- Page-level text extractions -
------------------------------------

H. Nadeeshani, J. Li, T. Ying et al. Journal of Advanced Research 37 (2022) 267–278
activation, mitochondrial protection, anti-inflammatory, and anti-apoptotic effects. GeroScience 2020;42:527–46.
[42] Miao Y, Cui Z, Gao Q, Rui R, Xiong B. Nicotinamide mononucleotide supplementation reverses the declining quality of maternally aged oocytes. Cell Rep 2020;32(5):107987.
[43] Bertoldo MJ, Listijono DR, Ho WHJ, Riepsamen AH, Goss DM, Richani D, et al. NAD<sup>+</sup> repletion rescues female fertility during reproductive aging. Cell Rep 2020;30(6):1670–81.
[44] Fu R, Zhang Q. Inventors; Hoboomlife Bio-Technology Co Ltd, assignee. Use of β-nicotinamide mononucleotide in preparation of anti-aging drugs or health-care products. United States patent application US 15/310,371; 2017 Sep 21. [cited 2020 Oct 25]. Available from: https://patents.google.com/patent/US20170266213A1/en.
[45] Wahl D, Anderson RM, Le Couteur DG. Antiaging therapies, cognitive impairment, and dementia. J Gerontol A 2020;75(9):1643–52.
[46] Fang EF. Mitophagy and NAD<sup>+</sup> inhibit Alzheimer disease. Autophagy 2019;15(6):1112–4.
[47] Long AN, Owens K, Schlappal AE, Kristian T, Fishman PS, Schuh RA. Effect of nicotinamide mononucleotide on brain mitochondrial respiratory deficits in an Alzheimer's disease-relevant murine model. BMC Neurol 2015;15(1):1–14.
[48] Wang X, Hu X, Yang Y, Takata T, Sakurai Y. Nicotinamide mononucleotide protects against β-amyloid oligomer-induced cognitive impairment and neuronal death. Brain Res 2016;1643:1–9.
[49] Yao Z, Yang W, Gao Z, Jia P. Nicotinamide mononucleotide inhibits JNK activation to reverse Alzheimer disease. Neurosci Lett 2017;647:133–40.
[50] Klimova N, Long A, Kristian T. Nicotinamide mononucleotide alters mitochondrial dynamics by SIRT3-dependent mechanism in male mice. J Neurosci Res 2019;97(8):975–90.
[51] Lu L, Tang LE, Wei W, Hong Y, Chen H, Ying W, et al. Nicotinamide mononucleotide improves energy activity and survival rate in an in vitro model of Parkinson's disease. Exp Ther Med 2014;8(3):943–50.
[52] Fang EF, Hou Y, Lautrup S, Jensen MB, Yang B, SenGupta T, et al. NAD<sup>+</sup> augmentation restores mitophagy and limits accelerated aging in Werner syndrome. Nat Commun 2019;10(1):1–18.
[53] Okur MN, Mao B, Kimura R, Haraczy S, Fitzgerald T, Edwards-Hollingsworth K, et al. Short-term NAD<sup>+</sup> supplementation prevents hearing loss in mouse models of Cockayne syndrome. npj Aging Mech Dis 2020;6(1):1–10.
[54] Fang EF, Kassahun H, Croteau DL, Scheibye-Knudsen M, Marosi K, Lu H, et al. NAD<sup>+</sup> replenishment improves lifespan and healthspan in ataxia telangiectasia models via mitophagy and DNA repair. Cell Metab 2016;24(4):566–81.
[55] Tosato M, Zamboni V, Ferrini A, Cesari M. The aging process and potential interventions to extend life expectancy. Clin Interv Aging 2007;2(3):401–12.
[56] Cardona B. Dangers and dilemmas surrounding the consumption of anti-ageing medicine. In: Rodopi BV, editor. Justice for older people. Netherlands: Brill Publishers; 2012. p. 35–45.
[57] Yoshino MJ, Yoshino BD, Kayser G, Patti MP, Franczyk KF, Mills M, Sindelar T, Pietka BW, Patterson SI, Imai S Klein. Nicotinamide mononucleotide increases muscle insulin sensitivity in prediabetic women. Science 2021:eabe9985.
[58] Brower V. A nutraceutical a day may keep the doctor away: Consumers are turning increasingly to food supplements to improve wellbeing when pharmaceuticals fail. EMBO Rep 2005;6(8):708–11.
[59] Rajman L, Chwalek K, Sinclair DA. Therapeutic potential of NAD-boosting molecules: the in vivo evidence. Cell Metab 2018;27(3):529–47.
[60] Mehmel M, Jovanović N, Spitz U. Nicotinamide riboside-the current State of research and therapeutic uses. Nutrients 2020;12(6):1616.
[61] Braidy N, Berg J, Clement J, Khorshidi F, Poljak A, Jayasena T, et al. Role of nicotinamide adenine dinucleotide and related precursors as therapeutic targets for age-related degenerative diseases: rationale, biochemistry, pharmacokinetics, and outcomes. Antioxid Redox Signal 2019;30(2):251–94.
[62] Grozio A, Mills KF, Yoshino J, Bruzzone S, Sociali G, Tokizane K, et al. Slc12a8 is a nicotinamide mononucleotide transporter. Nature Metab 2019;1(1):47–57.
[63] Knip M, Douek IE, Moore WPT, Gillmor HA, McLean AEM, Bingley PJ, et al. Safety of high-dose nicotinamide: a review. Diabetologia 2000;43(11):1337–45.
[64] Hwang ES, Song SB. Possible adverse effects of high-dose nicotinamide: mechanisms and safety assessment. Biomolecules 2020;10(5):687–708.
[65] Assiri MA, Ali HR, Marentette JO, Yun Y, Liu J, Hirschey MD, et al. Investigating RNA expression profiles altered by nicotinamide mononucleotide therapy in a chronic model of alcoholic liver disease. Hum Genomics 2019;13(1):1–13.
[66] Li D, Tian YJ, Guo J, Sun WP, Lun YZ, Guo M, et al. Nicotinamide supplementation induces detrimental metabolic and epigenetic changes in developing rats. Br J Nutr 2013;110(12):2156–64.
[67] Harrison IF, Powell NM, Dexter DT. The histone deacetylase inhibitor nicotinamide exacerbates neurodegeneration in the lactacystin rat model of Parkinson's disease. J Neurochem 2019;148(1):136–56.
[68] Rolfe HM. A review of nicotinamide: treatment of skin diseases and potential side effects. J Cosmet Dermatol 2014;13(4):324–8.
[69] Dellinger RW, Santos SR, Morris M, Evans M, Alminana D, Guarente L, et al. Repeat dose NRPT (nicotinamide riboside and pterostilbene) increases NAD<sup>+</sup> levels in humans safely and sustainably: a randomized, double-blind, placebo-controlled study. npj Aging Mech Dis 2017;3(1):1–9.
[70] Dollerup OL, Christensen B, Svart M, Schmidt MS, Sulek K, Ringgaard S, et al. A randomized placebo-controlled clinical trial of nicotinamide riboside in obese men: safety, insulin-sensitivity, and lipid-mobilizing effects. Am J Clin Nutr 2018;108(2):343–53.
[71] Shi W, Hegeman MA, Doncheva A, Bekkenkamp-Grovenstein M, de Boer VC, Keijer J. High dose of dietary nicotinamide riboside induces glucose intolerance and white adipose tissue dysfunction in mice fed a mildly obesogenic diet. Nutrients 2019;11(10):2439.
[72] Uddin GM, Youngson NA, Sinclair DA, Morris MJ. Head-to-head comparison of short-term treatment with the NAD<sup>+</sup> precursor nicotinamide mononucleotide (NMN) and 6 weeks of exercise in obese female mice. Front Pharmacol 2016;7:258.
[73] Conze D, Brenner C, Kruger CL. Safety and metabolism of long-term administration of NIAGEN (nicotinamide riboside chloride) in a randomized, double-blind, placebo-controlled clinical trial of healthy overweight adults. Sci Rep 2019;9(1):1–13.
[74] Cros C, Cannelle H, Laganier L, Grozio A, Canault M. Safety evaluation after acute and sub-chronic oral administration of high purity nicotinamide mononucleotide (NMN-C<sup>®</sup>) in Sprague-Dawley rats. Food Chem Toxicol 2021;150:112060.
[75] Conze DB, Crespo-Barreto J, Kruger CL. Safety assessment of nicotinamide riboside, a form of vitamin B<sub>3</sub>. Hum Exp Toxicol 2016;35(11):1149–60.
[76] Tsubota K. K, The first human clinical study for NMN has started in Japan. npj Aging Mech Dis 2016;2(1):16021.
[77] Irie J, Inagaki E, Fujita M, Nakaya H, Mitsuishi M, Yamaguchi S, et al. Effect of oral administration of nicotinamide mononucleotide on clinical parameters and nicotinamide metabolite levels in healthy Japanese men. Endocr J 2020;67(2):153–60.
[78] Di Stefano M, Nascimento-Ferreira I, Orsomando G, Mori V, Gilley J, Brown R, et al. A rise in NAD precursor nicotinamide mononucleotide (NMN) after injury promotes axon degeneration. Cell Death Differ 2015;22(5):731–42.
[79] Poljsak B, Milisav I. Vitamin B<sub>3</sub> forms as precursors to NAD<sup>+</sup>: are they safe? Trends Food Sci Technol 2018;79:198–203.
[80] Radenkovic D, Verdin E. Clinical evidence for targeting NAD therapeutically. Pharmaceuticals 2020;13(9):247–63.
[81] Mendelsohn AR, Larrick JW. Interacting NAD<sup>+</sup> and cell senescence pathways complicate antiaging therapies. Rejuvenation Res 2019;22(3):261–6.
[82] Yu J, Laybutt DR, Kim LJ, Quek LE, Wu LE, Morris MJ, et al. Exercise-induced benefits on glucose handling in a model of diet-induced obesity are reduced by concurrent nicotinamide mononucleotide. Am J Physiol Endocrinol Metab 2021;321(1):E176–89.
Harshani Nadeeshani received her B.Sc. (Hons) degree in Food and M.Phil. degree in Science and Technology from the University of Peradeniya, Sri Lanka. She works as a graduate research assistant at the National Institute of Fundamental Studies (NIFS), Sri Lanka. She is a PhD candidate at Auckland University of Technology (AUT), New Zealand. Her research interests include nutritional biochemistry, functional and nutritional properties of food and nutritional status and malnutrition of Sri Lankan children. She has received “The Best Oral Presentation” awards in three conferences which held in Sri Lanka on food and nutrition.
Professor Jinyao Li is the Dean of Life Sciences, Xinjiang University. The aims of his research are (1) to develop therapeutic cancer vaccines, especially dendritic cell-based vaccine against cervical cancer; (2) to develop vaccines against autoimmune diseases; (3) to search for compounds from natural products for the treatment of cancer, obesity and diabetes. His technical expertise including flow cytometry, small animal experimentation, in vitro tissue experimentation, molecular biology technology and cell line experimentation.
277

------------------------------------

- Exercise -
Scanning the data above, copy out every line where "review" is found.

- Output for this task -
[63] Knip M, Douek IE, Moore WPT, Gillmor HA, McLean AEM, Bingley PJ, et al. Safety of high-dose nicotinamide: a review. Diabetologia 2000;43(11):1337–45.
[68] Rolfe HM. A review of nicotinamide: treatment of skin diseases and potential side effects. J Cosmet Dermatol 2014;13(4):324–8.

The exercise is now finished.